▶ YOUR INSTRUCTIONS
Extract each line of the records below that contains the word "would".

▶ RECORD SET
---

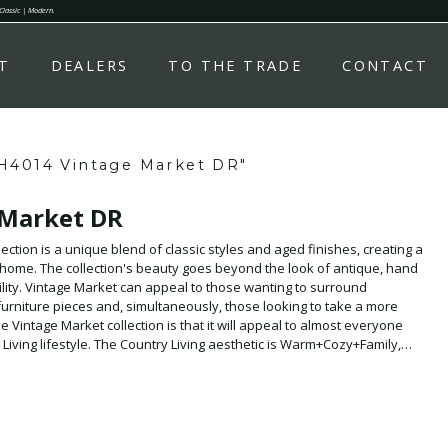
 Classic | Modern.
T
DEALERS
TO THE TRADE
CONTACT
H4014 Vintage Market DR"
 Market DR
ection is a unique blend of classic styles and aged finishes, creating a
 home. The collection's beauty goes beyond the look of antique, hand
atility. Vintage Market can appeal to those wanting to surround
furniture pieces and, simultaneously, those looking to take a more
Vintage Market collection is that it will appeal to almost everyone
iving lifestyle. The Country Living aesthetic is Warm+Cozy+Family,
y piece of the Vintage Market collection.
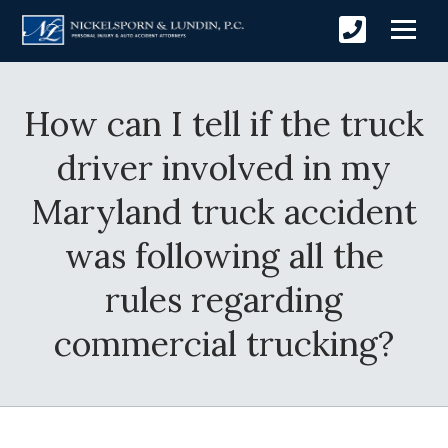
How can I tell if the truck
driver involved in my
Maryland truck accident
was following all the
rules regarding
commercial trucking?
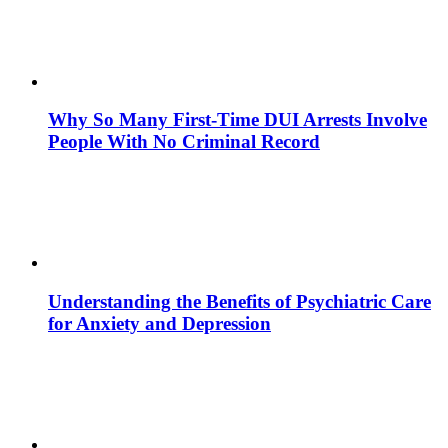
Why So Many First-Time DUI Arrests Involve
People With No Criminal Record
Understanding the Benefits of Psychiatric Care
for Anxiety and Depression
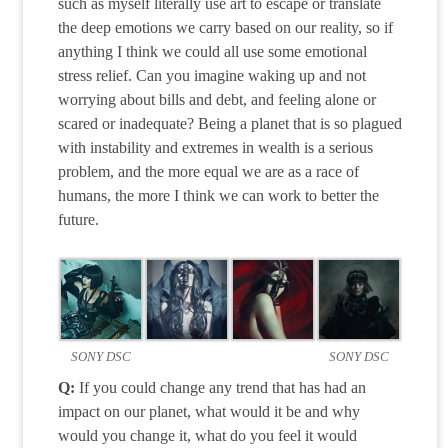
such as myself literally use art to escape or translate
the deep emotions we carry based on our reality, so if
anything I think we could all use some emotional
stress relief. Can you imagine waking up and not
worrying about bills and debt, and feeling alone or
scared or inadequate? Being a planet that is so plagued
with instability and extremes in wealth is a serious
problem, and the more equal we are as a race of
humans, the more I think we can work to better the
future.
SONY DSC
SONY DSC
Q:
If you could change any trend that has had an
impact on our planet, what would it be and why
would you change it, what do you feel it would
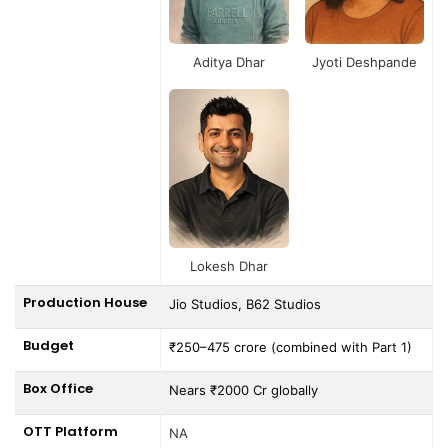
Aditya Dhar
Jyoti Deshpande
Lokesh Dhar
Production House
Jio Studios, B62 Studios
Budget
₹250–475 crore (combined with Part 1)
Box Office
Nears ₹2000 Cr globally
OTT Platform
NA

---

▶ SOLUTION FOR THIS PROBLEM
impact on our planet, what would it be and why
would you change it, what do you feel it would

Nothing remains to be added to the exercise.